[Study text]

Nonsynonymous/synonymous substitution rate of the liver fluke transcripts. Ka/Ks ratio distribution (%) of a total of 12,394 Dugesiidae or C. elegans orthologous F. hepatica transcripts is shown. The majority of the transcripts [89.63% (87.90% at P < 0.05)] were found to be associated with negative selection (Ka/Ks < 1). A group of transcripts [6.75% (1.88% at P < 0.05)] could be under directional selection (0.5 < Ka/Ks < 1). Another group of transcripts (0.24%) were related to neutral selection. Only a small portion of the transcripts (3.37%, n = 418) showed the signs of positive selection (Ka/Ks > 1) and, of this, a minority (0.64%, n = 79) reached statistical significance (P < 0.05).

Figure 3

Relative abundances of the liver fluke transcripts in various biological functions based on manual inspection of protein motifs. The relative abundances (%) of all the functionally categorised transcripts within whole transcriptome (a), VR group and its PSR and PDR subgroups (b) in various functions are demonstrated. Nucleic acid binding/transcription and signaling mechanisms were highly pronounced functions of the whole transcriptome, with relative transcript abundances of 20.91% and 16.66%, respectively (Figure 3a). This pattern was similar within VR group except the relative transcript abundance of unknown mechanisms was higher within this group (20.47%), PSR subgroup (26.79%) and PDR subgroup (19.12 %). The transcript proportions of amino acid/protein metabolism, catalytic activity, energy, neuron system and signaling within PSR subgroup were higher (around 1.5-5 times) than those within PDR subgroup. The relative transcript ratios for immunomodulation, ion/haem binding and proteolysis/protein degradation functions were higher (about 2–5 times) in PDR subgroup in comparison with PSR subgroup.

[/Study text]
[Dataset]

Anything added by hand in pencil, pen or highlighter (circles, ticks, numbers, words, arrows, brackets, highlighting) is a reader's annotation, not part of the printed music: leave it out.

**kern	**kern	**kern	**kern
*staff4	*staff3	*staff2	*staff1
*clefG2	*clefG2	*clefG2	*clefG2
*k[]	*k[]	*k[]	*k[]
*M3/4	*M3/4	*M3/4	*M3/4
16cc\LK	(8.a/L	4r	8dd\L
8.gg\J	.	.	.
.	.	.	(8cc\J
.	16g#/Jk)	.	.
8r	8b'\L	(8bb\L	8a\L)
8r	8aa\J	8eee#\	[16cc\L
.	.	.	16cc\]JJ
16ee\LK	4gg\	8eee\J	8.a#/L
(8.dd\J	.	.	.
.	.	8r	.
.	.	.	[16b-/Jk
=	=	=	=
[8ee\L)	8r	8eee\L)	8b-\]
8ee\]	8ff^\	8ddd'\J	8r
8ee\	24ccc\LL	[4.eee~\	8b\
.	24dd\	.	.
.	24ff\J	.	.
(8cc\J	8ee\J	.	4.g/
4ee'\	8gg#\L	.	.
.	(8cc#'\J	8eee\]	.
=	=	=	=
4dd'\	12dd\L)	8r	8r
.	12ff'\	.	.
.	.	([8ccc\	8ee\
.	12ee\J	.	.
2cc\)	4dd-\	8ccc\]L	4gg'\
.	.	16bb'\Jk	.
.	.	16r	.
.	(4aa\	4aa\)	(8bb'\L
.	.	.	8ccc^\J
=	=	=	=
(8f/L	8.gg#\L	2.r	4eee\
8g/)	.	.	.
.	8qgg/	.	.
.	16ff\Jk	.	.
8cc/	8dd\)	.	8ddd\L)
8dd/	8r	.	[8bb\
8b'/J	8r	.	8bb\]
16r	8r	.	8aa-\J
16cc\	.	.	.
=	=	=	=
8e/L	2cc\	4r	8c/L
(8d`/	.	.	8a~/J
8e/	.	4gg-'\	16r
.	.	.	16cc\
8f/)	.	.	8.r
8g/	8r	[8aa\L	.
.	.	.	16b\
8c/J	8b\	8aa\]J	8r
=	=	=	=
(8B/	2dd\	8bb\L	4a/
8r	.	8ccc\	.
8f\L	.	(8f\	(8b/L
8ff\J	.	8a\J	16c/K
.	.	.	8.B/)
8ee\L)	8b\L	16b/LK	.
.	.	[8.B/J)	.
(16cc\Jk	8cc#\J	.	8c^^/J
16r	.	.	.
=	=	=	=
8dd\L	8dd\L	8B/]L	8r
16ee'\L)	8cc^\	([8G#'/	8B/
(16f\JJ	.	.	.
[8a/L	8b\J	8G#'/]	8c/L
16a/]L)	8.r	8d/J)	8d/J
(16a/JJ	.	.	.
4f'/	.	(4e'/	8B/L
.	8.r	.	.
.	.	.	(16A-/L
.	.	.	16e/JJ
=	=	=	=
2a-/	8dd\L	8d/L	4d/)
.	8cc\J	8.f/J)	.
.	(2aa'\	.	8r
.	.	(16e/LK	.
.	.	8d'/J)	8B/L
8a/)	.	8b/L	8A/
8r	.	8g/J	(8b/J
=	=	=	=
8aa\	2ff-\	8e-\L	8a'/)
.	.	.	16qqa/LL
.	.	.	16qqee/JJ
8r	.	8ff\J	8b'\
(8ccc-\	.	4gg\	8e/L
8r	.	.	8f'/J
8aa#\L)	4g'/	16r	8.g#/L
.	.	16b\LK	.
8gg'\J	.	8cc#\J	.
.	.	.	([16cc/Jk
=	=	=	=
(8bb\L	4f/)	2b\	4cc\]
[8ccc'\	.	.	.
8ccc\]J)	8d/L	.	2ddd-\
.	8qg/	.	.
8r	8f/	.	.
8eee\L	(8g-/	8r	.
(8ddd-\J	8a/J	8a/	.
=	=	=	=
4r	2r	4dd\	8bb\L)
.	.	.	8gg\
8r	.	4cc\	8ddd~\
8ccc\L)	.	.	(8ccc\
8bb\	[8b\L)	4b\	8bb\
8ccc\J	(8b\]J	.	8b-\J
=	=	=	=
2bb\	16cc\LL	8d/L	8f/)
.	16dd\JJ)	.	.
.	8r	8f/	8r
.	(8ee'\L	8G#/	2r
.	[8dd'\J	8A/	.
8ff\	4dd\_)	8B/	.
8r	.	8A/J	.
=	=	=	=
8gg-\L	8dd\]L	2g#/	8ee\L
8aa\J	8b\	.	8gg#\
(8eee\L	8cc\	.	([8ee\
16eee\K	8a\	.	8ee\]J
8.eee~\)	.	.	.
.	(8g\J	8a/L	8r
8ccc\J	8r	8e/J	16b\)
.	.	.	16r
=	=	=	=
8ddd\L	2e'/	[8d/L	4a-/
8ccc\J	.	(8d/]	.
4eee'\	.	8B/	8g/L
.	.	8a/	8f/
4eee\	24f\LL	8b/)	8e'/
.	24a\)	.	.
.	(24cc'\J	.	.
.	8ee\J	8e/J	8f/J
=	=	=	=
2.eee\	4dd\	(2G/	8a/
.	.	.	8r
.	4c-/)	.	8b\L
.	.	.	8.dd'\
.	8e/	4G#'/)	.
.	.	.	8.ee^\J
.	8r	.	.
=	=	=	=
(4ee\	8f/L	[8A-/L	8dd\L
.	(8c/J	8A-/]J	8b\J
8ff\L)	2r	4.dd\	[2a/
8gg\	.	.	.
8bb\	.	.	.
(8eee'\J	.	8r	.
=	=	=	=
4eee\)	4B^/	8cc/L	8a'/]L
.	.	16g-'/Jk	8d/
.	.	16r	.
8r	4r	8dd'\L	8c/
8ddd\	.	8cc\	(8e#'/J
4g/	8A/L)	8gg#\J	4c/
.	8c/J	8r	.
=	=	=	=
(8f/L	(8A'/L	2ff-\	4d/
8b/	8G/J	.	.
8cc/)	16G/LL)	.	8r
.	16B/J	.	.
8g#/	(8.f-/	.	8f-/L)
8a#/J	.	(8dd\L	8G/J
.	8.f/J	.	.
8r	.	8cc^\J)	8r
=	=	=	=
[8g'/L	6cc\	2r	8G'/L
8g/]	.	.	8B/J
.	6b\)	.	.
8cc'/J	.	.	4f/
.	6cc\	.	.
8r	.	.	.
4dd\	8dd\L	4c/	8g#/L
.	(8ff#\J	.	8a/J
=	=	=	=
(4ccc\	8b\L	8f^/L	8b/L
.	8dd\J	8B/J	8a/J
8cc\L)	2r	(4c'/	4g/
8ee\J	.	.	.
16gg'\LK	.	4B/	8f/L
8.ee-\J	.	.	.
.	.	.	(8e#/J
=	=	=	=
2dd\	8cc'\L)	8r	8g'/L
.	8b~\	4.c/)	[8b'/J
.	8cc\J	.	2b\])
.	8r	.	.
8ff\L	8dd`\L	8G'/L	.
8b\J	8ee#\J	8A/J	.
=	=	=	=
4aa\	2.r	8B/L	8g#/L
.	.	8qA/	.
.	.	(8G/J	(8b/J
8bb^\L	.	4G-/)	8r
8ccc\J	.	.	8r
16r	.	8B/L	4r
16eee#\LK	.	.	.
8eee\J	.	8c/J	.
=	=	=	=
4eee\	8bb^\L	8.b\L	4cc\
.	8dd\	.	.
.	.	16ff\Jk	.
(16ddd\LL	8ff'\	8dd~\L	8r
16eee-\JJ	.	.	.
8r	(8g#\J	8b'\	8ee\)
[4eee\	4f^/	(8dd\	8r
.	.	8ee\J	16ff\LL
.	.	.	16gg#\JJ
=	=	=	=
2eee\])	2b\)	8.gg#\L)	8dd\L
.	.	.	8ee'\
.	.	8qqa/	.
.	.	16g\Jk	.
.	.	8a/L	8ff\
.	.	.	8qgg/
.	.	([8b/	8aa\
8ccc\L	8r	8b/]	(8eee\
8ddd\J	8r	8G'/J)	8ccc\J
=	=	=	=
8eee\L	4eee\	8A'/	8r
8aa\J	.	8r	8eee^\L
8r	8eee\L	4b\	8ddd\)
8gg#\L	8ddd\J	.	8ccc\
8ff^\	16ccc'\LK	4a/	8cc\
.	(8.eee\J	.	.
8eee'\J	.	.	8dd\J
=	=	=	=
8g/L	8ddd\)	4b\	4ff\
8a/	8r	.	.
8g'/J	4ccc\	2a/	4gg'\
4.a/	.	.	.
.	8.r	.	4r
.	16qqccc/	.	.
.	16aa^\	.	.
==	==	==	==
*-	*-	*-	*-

[/Dataset]

### What to do
In the liver fluke text, why are 418 transcripts said to show signs of positive selection, and why are only 79 of them singled out?

### Finished task
The 418 transcripts are counted as showing signs of positive selection because their Ka/Ks ratio is greater than 1. Only 79 of them are singled out because those alone reached statistical significance at P < 0.05.